We have previously reported that dipyridamole increases the cytotoxicity of epirubicin and alters the cell cycle in doxorubicin-resistant (P388/DOX) cells, increasing the accumulation of G₂/M phase by blocking the cell cycle. In cultured cells, dipyridamole increased dose-dependently the intracellular accumulation of epirubicin in the resistant cells. Simultaneous exposure of the resistant cells to epirubicin and 100μM dipyridamole resulted in a 4.2-fold increase in proportion to the control level of epirubicin after 60 min. Dipyridamole inhibited the enhanced efflux of epirubicin in doxorubicin-resistant cells. However, dipyridamole had no effect on both the influx and efflux of epirubicin in doxorubicin-sensitive cells.
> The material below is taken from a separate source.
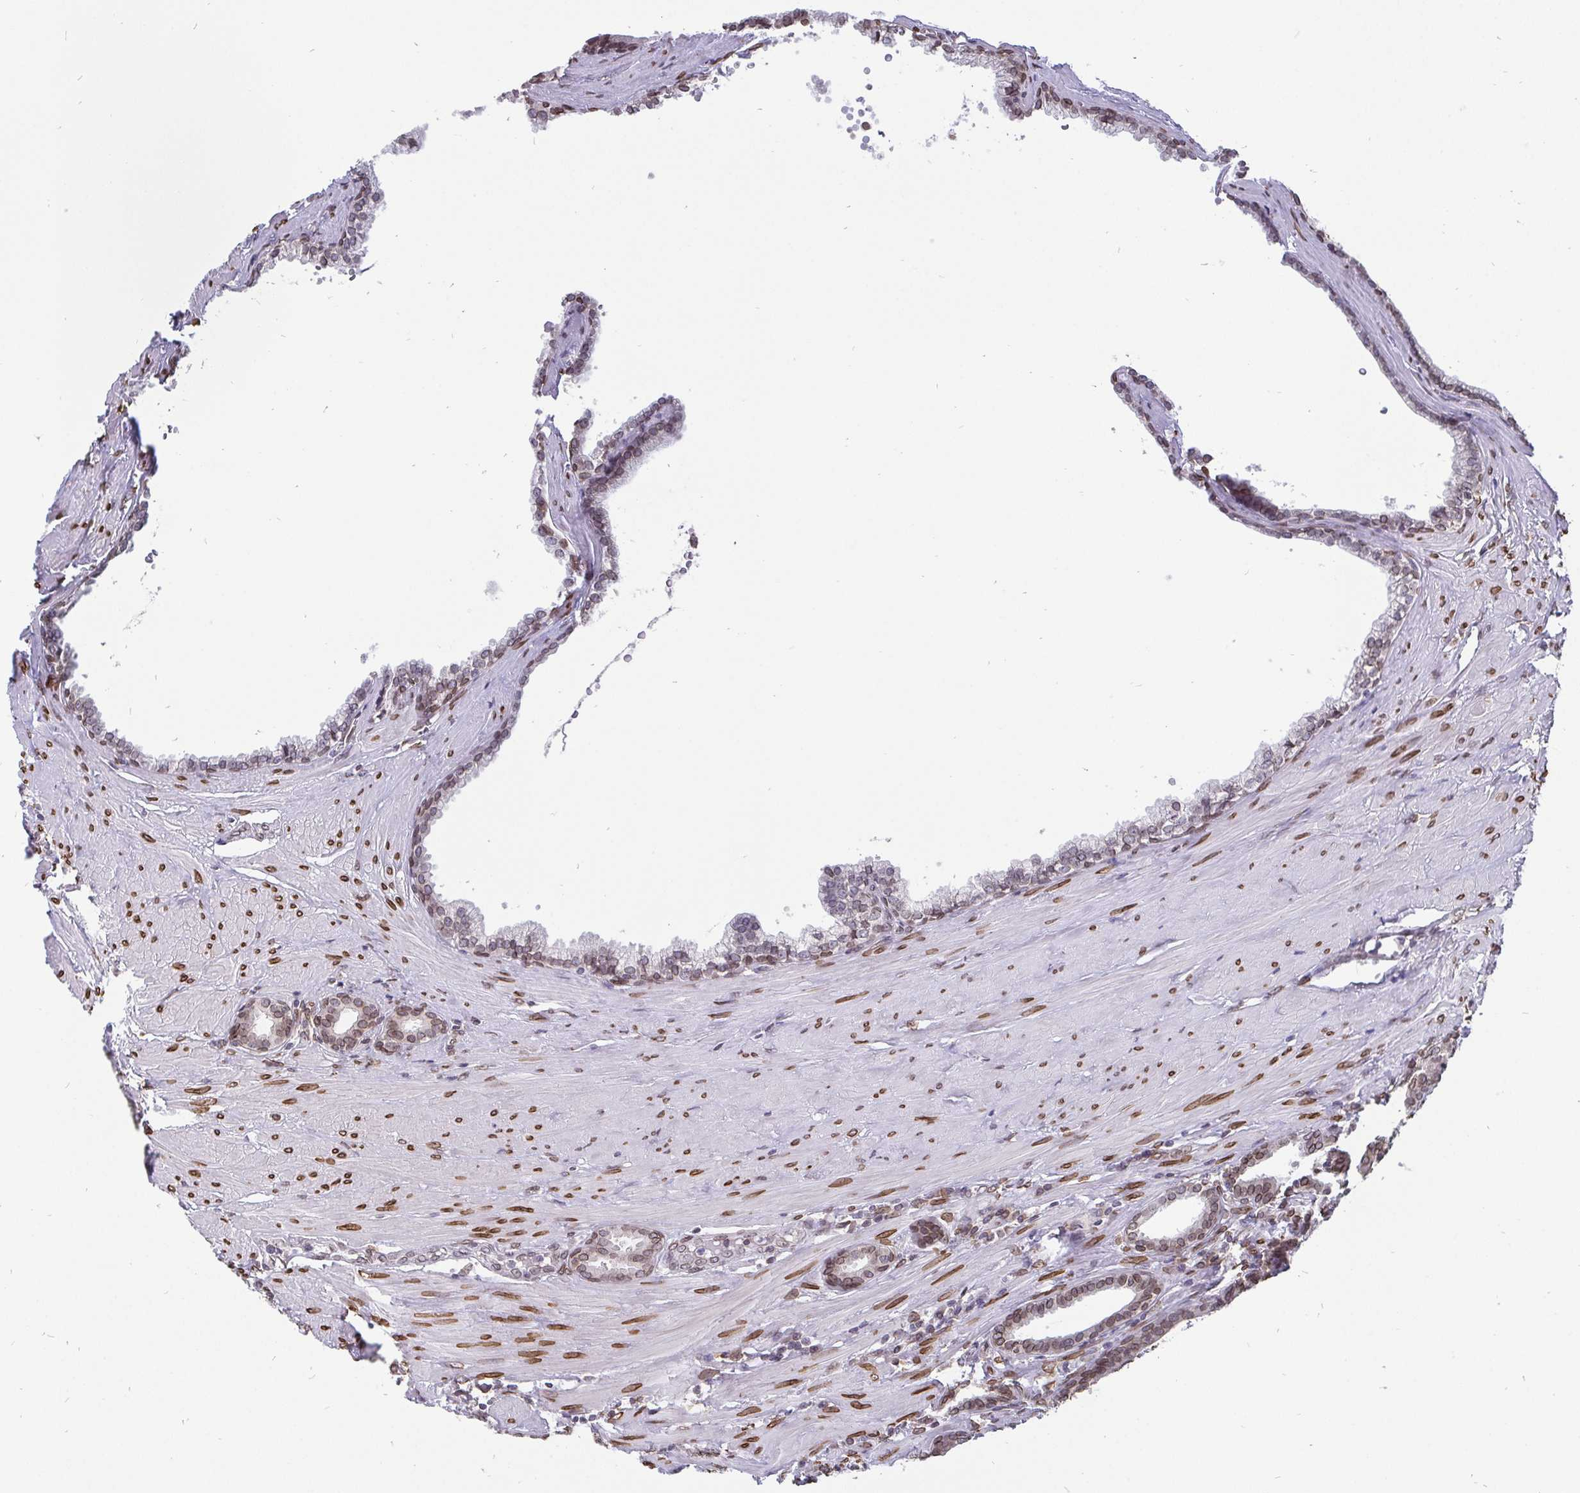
{"staining": {"intensity": "moderate", "quantity": ">75%", "location": "cytoplasmic/membranous,nuclear"}, "tissue": "prostate", "cell_type": "Glandular cells", "image_type": "normal", "snomed": [{"axis": "morphology", "description": "Normal tissue, NOS"}, {"axis": "topography", "description": "Prostate"}, {"axis": "topography", "description": "Peripheral nerve tissue"}], "caption": "Glandular cells demonstrate medium levels of moderate cytoplasmic/membranous,nuclear staining in about >75% of cells in benign prostate. Immunohistochemistry stains the protein in brown and the nuclei are stained blue.", "gene": "EMD", "patient": {"sex": "male", "age": 55}}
In mice, lethal and bone marrow toxicity induced by epirubicin were potentiated by administration of high-dose of dipyridamole. In addition, in vivo results also demonstrated that dipyridamole in combination with epirubicin produced a significant reversal of the in vivo antitumor activity of epirubicin in mice bearing P388/DOX cells. These data imply the enhancement effects of dipyridamole on the efficacy and toxicity of epirubicin.